Material for this exercise section start

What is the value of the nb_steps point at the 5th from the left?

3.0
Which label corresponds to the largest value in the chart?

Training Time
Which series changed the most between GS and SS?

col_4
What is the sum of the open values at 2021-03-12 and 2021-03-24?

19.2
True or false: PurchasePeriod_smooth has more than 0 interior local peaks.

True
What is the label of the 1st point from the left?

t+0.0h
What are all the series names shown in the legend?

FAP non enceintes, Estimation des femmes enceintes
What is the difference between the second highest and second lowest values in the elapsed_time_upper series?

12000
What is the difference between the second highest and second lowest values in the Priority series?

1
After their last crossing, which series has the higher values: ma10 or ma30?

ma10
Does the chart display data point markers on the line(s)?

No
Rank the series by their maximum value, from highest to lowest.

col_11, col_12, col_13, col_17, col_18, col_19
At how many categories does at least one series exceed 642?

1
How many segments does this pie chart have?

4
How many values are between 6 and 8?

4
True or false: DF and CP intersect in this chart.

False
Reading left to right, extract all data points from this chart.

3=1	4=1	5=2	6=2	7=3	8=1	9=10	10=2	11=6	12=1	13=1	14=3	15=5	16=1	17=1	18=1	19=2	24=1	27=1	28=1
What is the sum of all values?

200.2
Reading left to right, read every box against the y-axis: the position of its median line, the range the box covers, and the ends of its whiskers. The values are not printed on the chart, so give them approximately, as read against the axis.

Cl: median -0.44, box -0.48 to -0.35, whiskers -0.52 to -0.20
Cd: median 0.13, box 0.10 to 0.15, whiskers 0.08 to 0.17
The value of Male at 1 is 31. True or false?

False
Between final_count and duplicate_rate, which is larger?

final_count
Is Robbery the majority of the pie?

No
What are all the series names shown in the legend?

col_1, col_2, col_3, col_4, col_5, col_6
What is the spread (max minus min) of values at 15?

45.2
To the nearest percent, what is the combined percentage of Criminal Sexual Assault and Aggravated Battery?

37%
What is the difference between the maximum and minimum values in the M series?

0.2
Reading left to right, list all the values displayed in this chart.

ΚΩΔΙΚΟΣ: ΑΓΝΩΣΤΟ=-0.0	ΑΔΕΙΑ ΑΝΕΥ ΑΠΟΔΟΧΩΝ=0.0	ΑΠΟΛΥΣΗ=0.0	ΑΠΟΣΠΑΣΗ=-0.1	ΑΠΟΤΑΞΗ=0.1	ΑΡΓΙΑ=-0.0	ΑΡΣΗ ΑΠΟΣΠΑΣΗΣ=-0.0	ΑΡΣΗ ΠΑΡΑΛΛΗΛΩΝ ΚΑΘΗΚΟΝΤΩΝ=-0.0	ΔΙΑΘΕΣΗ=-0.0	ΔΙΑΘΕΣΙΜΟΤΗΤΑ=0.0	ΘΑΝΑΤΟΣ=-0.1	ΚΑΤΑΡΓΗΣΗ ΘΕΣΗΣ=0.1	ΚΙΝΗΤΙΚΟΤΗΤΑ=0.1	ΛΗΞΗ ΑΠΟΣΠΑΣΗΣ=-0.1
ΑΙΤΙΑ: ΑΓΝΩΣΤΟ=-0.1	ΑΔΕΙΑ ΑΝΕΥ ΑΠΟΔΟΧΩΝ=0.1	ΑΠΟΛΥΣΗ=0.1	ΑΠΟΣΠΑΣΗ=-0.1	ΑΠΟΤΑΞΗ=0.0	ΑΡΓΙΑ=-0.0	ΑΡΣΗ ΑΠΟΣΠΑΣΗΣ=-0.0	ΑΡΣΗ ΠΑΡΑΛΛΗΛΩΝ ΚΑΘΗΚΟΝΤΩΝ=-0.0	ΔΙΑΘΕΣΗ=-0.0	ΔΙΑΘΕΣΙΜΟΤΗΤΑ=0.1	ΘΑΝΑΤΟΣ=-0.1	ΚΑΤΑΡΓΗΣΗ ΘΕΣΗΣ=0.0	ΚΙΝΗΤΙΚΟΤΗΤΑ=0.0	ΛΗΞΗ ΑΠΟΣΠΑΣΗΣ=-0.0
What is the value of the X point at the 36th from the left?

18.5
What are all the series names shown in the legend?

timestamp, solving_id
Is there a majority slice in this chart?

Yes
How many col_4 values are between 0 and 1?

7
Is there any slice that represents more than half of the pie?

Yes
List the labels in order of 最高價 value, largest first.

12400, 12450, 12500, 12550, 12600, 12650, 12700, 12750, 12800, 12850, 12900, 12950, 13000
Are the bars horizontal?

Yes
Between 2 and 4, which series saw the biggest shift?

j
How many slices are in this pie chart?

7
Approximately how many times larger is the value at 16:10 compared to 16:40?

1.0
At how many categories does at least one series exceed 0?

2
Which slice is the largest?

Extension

Material for this exercise section end

Pick out each line of the data above that contains the word "ΠΑΡΑΛΛΗΛΩΝ", and copy those lines in full.

ΚΩΔΙΚΟΣ: ΑΓΝΩΣΤΟ=-0.0	ΑΔΕΙΑ ΑΝΕΥ ΑΠΟΔΟΧΩΝ=0.0	ΑΠΟΛΥΣΗ=0.0	ΑΠΟΣΠΑΣΗ=-0.1	ΑΠΟΤΑΞΗ=0.1	ΑΡΓΙΑ=-0.0	ΑΡΣΗ ΑΠΟΣΠΑΣΗΣ=-0.0	ΑΡΣΗ ΠΑΡΑΛΛΗΛΩΝ ΚΑΘΗΚΟΝΤΩΝ=-0.0	ΔΙΑΘΕΣΗ=-0.0	ΔΙΑΘΕΣΙΜΟΤΗΤΑ=0.0	ΘΑΝΑΤΟΣ=-0.1	ΚΑΤΑΡΓΗΣΗ ΘΕΣΗΣ=0.1	ΚΙΝΗΤΙΚΟΤΗΤΑ=0.1	ΛΗΞΗ ΑΠΟΣΠΑΣΗΣ=-0.1
ΑΙΤΙΑ: ΑΓΝΩΣΤΟ=-0.1	ΑΔΕΙΑ ΑΝΕΥ ΑΠΟΔΟΧΩΝ=0.1	ΑΠΟΛΥΣΗ=0.1	ΑΠΟΣΠΑΣΗ=-0.1	ΑΠΟΤΑΞΗ=0.0	ΑΡΓΙΑ=-0.0	ΑΡΣΗ ΑΠΟΣΠΑΣΗΣ=-0.0	ΑΡΣΗ ΠΑΡΑΛΛΗΛΩΝ ΚΑΘΗΚΟΝΤΩΝ=-0.0	ΔΙΑΘΕΣΗ=-0.0	ΔΙΑΘΕΣΙΜΟΤΗΤΑ=0.1	ΘΑΝΑΤΟΣ=-0.1	ΚΑΤΑΡΓΗΣΗ ΘΕΣΗΣ=0.0	ΚΙΝΗΤΙΚΟΤΗΤΑ=0.0	ΛΗΞΗ ΑΠΟΣΠΑΣΗΣ=-0.0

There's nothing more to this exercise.